Still from Planet of the Humans.

Gibbs, like eco-centric environmentalists such as Paul Kingsnorth, is keen to point out that renewable energy sources come with a steep environmental cost of their own. His harshest criticism is reserved for the biomass industry, which looks an awful lot like the logging industry. But solar and wind energy don’t come out looking so pretty either. As critics like the writer and data scientist, Ketan Joshi, have pointed out, however, some of Gibbs’ information on those industries is wildly outdated, and some of his assertions—including the notion that renewables are actually worse than fossil fuels—are simply untrue and dangerous.

And yet, there’s something refreshing about seeing “clean” energy described in less than messianic terms for a change. In one of the film’s most brutal scenes, Gibbs presents a montage of the industrial processes involved in the production of wind turbines and solar cells. It’s hard to watch—especially the images of African children mining cobalt—and yet it doesn’t even fully cover the extent of the Faustian bargain that a global green energy transition represents without a simultaneous reduction in global consumption and production. Case in point: Scientists now advocate mining the deep ocean floor for metals needed in order for “civilization to become more sustainable.”

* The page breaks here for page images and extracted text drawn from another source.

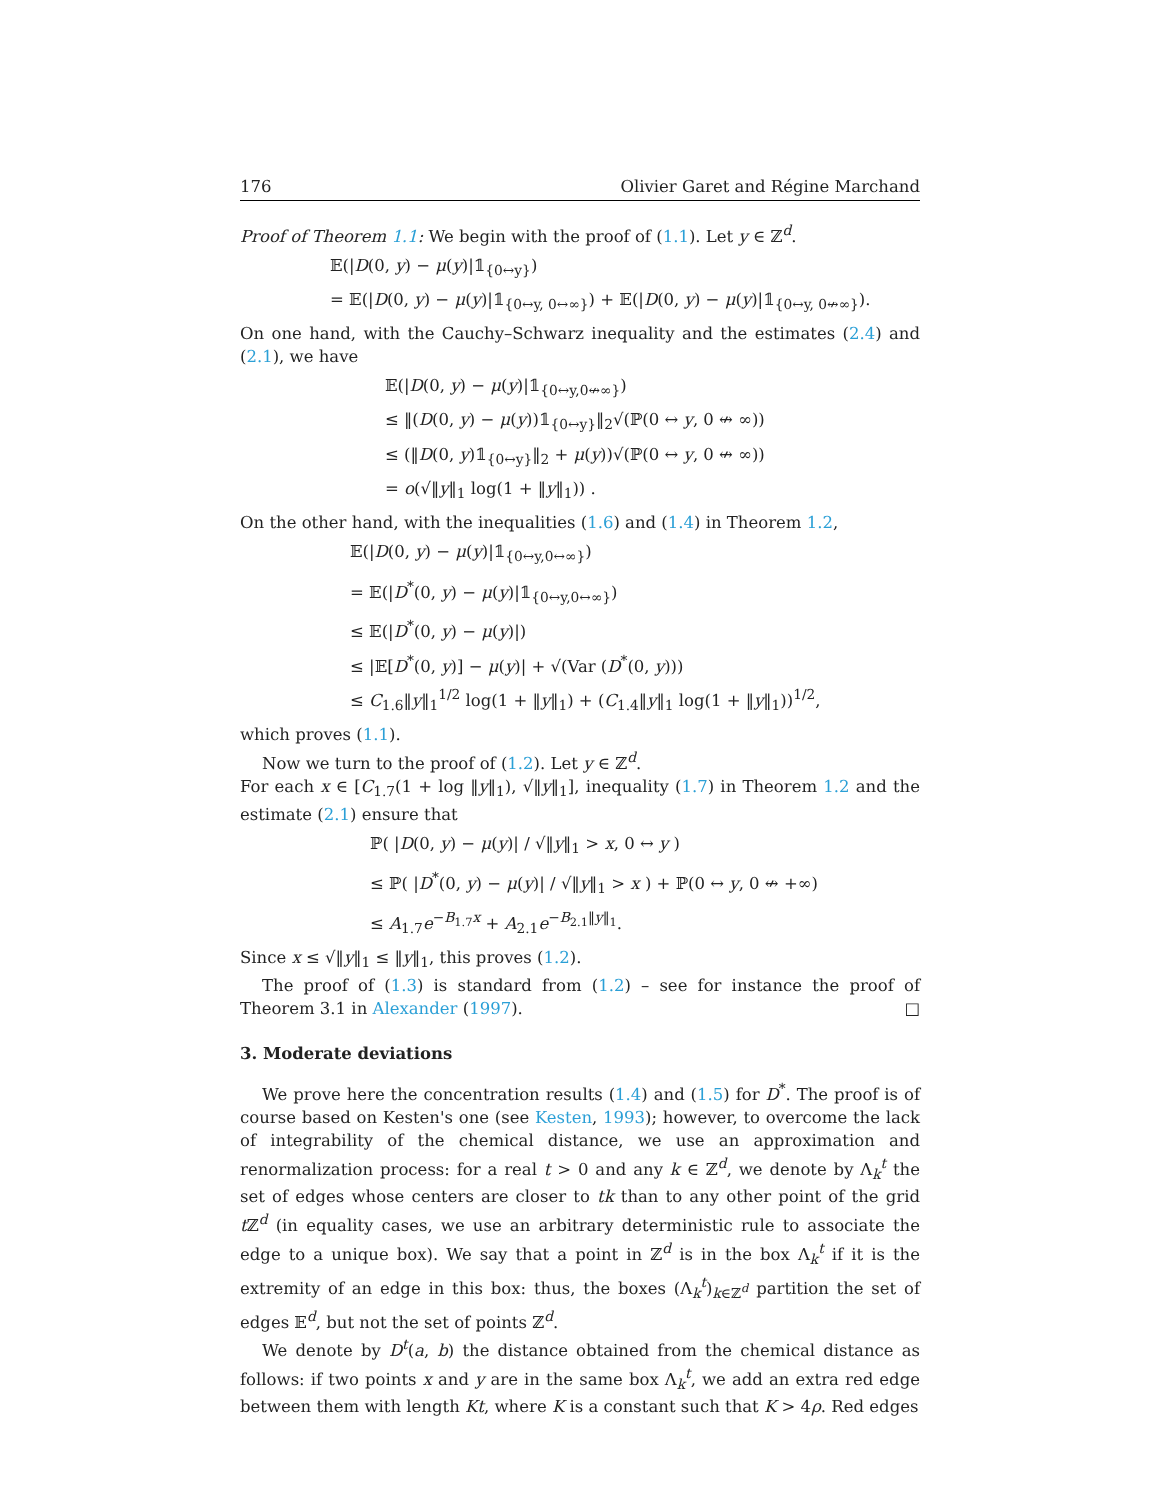176 Olivier Garet and Régine Marchand
Proof of Theorem 1.1: We begin with the proof of (1.1). Let y ∈ ℤ<sup>d</sup>.
𝔼(|D(0, y) − μ(y)|𝟙<sub>{0↔y}</sub>)
= 𝔼(|D(0, y) − μ(y)|𝟙<sub>{0↔y, 0↔∞}</sub>) + 𝔼(|D(0, y) − μ(y)|𝟙<sub>{0↔y, 0↮∞}</sub>).
On one hand, with the Cauchy–Schwarz inequality and the estimates (2.4) and (2.1), we have
𝔼(|D(0, y) − μ(y)|𝟙<sub>{0↔y,0↮∞}</sub>)
≤ ‖(D(0, y) − μ(y))𝟙<sub>{0↔y}</sub>‖<sub>2</sub>√(ℙ(0 ↔ y, 0 ↮ ∞))
≤ (‖D(0, y)𝟙<sub>{0↔y}</sub>‖<sub>2</sub> + μ(y))√(ℙ(0 ↔ y, 0 ↮ ∞))
= o(√‖y‖<sub>1</sub> log(1 + ‖y‖<sub>1</sub>)) .
On the other hand, with the inequalities (1.6) and (1.4) in Theorem 1.2,
𝔼(|D(0, y) − μ(y)|𝟙<sub>{0↔y,0↔∞}</sub>)
= 𝔼(|D<sup>*</sup>(0, y) − μ(y)|𝟙<sub>{0↔y,0↔∞}</sub>)
≤ 𝔼(|D<sup>*</sup>(0, y) − μ(y)|)
≤ |𝔼[D<sup>*</sup>(0, y)] − μ(y)| + √(Var (D<sup>*</sup>(0, y)))
≤ C<sub>1.6</sub>‖y‖<sub>1</sub><sup>1/2</sup> log(1 + ‖y‖<sub>1</sub>) + (C<sub>1.4</sub>‖y‖<sub>1</sub> log(1 + ‖y‖<sub>1</sub>))<sup>1/2</sup>,
which proves (1.1).
Now we turn to the proof of (1.2). Let y ∈ ℤ<sup>d</sup>.
For each x ∈ [C<sub>1.7</sub>(1 + log ‖y‖<sub>1</sub>), √‖y‖<sub>1</sub>], inequality (1.7) in Theorem 1.2 and the estimate (2.1) ensure that
ℙ( |D(0, y) − μ(y)| / √‖y‖<sub>1</sub> > x, 0 ↔ y )
≤ ℙ( |D<sup>*</sup>(0, y) − μ(y)| / √‖y‖<sub>1</sub> > x ) + ℙ(0 ↔ y, 0 ↮ +∞)
≤ A<sub>1.7</sub>e<sup>−B<sub>1.7</sub>x</sup> + A<sub>2.1</sub>e<sup>−B<sub>2.1</sub>‖y‖<sub>1</sub></sup>.
Since x ≤ √‖y‖<sub>1</sub> ≤ ‖y‖<sub>1</sub>, this proves (1.2).
The proof of (1.3) is standard from (1.2) – see for instance the proof of Theorem 3.1 in Alexander (1997). □
3. Moderate deviations
We prove here the concentration results (1.4) and (1.5) for D<sup>*</sup>. The proof is of course based on Kesten's one (see Kesten, 1993); however, to overcome the lack of integrability of the chemical distance, we use an approximation and renormalization process: for a real t > 0 and any k ∈ ℤ<sup>d</sup>, we denote by Λ<sub>k</sub><sup>t</sup> the set of edges whose centers are closer to tk than to any other point of the grid t ℤ<sup>d</sup> (in equality cases, we use an arbitrary deterministic rule to associate the edge to a unique box). We say that a point in ℤ<sup>d</sup> is in the box Λ<sub>k</sub><sup>t</sup> if it is the extremity of an edge in this box: thus, the boxes (Λ<sub>k</sub><sup>t</sup>)<sub>k∈ℤ<sup>d</sup></sub> partition the set of edges 𝔼<sup>d</sup>, but not the set of points ℤ<sup>d</sup>.
We denote by D<sup>t</sup>(a, b) the distance obtained from the chemical distance as follows: if two points x and y are in the same box Λ<sub>k</sub><sup>t</sup>, we add an extra red edge between them with length Kt, where K is a constant such that K > 4ρ. Red edges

Such alarming realities could have inspired Gibbs to speak with some leftist activists who oppose growth, including many members of the Sunrise Movement, Extinction Rebellion, and the Democratic Socialists of America. But with the exception of a brief interview with the scholar Vandana Shiva, Gibbs lets those voices go unheard. Instead, he chooses to blithely advocate for population control, an argument that, devoid of any sort of nuance, becomes red meat for ecofascists. By the end of the film, however, Gibbs seems to have forgotten his stance on population altogether, instead naming both “billionaires” and “everything we humans are doing” as the cause for planetary destruction within the space of just a few sentences.

He’s even more vague about the solution. “If we can get ourselves under control, all things are possible,” he concludes. But what does that mean, exactly? Some viewers might take it as a call to abandon capitalism and adopt a healthy skepticism of extractive industries and individuals waving the banner of environmentalism. Others, who’ve heard that “we humans” are broadly to blame for planetary devastation and that renewable energy is worse than fossil fuels, might see the future as a lost cause. If the majority believe the latter, then perhaps we really are doomed.